I swallow nervously, walking over to him resting my head onto his shoulder while my arm slowly wrap around his back and to his other shoulder, only to get my arm pulled away from him. "What are ye doin' here?" His voice cracky and hoarse, not making eye contact with me whatsoever. "Johnny.. I'm here, because i care about ye and how you are. I'm yer friend, aren't i?" I tilt my head over to look at his face, not catching his lost gaze. We then fell in deep silence, trying to desperately comfort him and help him out, his shaky and heavy breath filling in that silence surrounding us. I saw him in my place, how i felt with losing my mum as well. I hate seeing him like this, he didn't deserve this feeling at all.

I sigh sadly, wrapping my arms around his back pulling him into a hug, embracing him in my arms. He slowly rested his head onto my shoulder, i felt so helpless. Just couldn't do anything, but hug him and try to comfort him. "Everythin' was comin' in place.." he began, slowly feeling that shake in his voice, the tears slowly flowing out his eyes and to my shirt. He hasn't let it out to someone before, i can feel him slowly grip onto me tighter and tighter "I never had the chance to even-" he continued, but was then interrupted by a sob.

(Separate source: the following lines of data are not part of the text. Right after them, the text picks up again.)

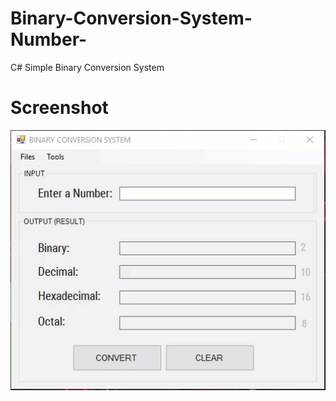 # Binary-Conversion-System-Number-
C# Simple Binary Conversion System 

# Screenshot

![Alt Text](https://github.com/Ternology/Binary-Conversion-System-Number-/blob/main/ForGithub.gif)
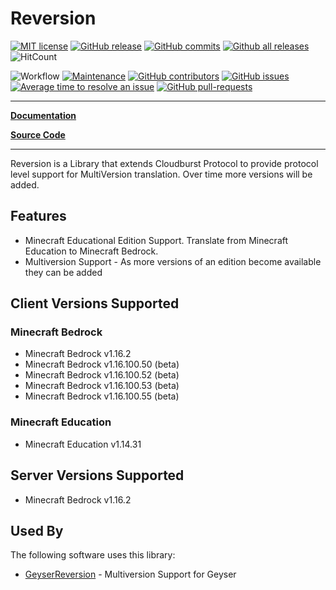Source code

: # Reversion

[![MIT license](https://img.shields.io/badge/License-MIT-blue.svg)](https://lbesson.mit-license.org/)
[![GitHub release](https://img.shields.io/github/release/Bundabrg/Reversion)](https://GitHub.com/Bundabrg/Reversion/releases/)
[![GitHub commits](https://img.shields.io/github/commits-since/Bundabrg/Reversion/latest)](https://GitHub.com/Bundabrg/Reversion/commit/)
[![Github all releases](https://img.shields.io/github/downloads/Bundabrg/Reversion/total.svg)](https://GitHub.com/Bundabrg/Reversion/releases/)
![HitCount](http://hits.dwyl.com/bundabrg/Reversion.svg)

![Workflow](https://github.com/bundabrg/Reversion/workflows/build/badge.svg)
[![Maintenance](https://img.shields.io/badge/Maintained%3F-yes-green.svg)](https://GitHub.com/Bundabrg/Reversion/graphs/commit-activity)
[![GitHub contributors](https://img.shields.io/github/contributors/Bundabrg/Reversion)](https://GitHub.com/Bundabrg/Reversion/graphs/contributors/)
[![GitHub issues](https://img.shields.io/github/issues/Bundabrg/Reversion)](https://GitHub.com/Bundabrg/Reversion/issues/)
[![Average time to resolve an issue](http://isitmaintained.com/badge/resolution/Bundabrg/Reversion.svg)](http://isitmaintained.com/project/Bundabrg/Reversion "Average time to resolve an issue")
[![GitHub pull-requests](https://img.shields.io/github/issues-pr/Bundabrg/Reversion)](https://GitHub.com/Bundabrg/Reversion/pull/)
 

---

[**Documentation**](https://bundabrg.github.io/Reversion/)

[**Source Code**](https://github.com/bundabrg/Reversion/)

---

Reversion is a Library that extends Cloudburst Protocol to provide protocol level support for MultiVersion translation. Over time more versions
will be added.

## Features

* Minecraft Educational Edition Support. Translate from Minecraft Education to Minecraft Bedrock.
* Multiversion Support - As more versions of an edition become available they can be added

## Client Versions Supported

### Minecraft Bedrock
* Minecraft Bedrock v1.16.2
* Minecraft Bedrock v1.16.100.50 (beta)
* Minecraft Bedrock v1.16.100.52 (beta)
* Minecraft Bedrock v1.16.100.53 (beta)
* Minecraft Bedrock v1.16.100.55 (beta)

### Minecraft Education
* Minecraft Education v1.14.31

## Server Versions Supported
* Minecraft Bedrock v1.16.2

## Used By
The following software uses this library:

* [GeyserReversion](https://github.com/bundabrg/GeyserReversion) - Multiversion Support for Geyser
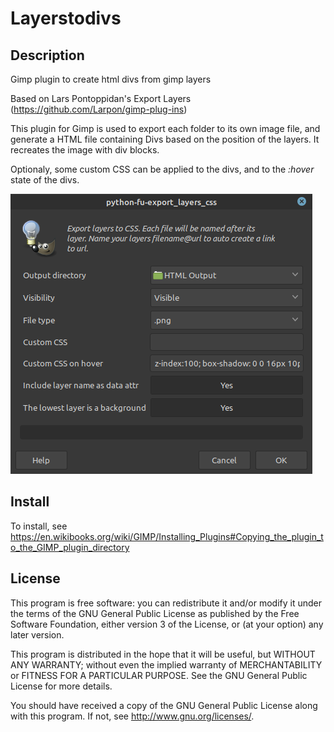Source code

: # Layerstodivs

## Description

Gimp plugin to create html divs from gimp layers

Based on Lars Pontoppidan's Export Layers (https://github.com/Larpon/gimp-plug-ins)

This plugin for Gimp is used to export each folder to its own image file, and generate a HTML file 
containing Divs based on the position of the layers. It recreates the image with div blocks.

Optionaly, some custom CSS can be applied to the divs, and to the *:hover* state of the divs.

![Screenshot](screenshot.png)

## Install

To install, see https://en.wikibooks.org/wiki/GIMP/Installing_Plugins#Copying_the_plugin_to_the_GIMP_plugin_directory 

## License

 This program is free software: you can redistribute it and/or modify
 it under the terms of the GNU General Public License as published by
 the Free Software Foundation, either version 3 of the License, or
 (at your option) any later version.

 This program is distributed in the hope that it will be useful,
 but WITHOUT ANY WARRANTY; without even the implied warranty of
 MERCHANTABILITY or FITNESS FOR A PARTICULAR PURPOSE.  See the
 GNU General Public License for more details.

 You should have received a copy of the GNU General Public License
 along with this program.  If not, see <http://www.gnu.org/licenses/>.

I listened to him, understanding him and slowly stroking his hair, comforting him in every way i could think of. "Let it out, it's not okay for you to keep it in.." i quietly say, letting him lay out every little thing that bothered him. Every tear, every scream, every sob, i let him lay it all out, because he didn't deserve this at all. And even if i don't help him in any way after this, I'm glad i at least tried.

𝘑𝘶𝘴𝘵 𝘩𝘰𝘱𝘦 𝘪 𝘥𝘪𝘥 𝘴𝘰𝘮𝘦𝘵𝘩𝘪𝘯'..

(𝐻𝑂𝐿𝑌 𝑖𝑡 ℎ𝑎𝑠 𝑏𝑒𝑒𝑛 𝑙𝑜𝑜𝑜𝑜𝑛𝑔 𝑎𝑛𝑑 𝑞𝑢𝑖𝑒𝑡 ℎ𝑢ℎ? 𝐼'𝑚 𝑏𝑎𝑐𝑘! 𝑆𝑐ℎ𝑜𝑜𝑙 𝑙𝑖𝑓𝑒 𝑎𝑖𝑛'𝑡 𝑒𝑎𝑠𝑦 𝑎𝑡 𝑎𝑙𝑙, 𝑠𝑜 𝑚𝑢𝑐ℎ 𝑤𝑜𝑟𝑘 𝑎𝑛𝑑 𝑠𝑜 𝑚𝑎𝑛𝑦 𝑡ℎ𝑖𝑛𝑔𝑠 𝑖 ℎ𝑎𝑣𝑒 𝑡𝑜 𝑏𝑒 𝑑𝑜𝑖𝑛' 𝑖 𝑐𝑎𝑛𝑛𝑜𝑡 𝑒𝑣𝑒𝑛 𝑡𝑒𝑥𝑡 𝑚𝑦 𝑓𝑟𝑖𝑒𝑛𝑑𝑠 𝑛𝑜𝑟𝑚𝑎𝑙𝑙𝑦 𝑎𝑛𝑦𝑚𝑜𝑟𝑒, 𝑠𝑐ℎ𝑜𝑜𝑙 ℎ𝑎𝑠 𝑏𝑒𝑒𝑛 𝑡𝑜𝑢𝑔ℎ, 𝑏𝑢𝑡 𝑖 𝑠𝑙𝑜𝑤𝑙𝑦 𝑚𝑎𝑑𝑒 𝑡ℎ𝑖𝑠 𝑐ℎ𝑎𝑝𝑡𝑒𝑟 𝑖 𝑠𝑢𝑝𝑝𝑜𝑠𝑒, 𝑖𝑡'𝑠 𝑏𝑎𝑠𝑖𝑐, 𝑦𝑒𝑠, 𝑏𝑢𝑡 𝑎 𝑝𝑎𝑟𝑡 𝑜𝑓 𝑡ℎ𝑒 𝑠𝑡𝑜𝑟𝑦. 𝐻𝑜𝑝𝑒 𝑦𝑜𝑢 𝑎𝑙𝑙 ℎ𝑎𝑑 𝑎 𝑤𝑜𝑛𝑑𝑒𝑟𝑓𝑢𝑙 𝑑𝑎𝑦 𝑚𝑦 𝑑𝑒𝑎𝑟𝑠!)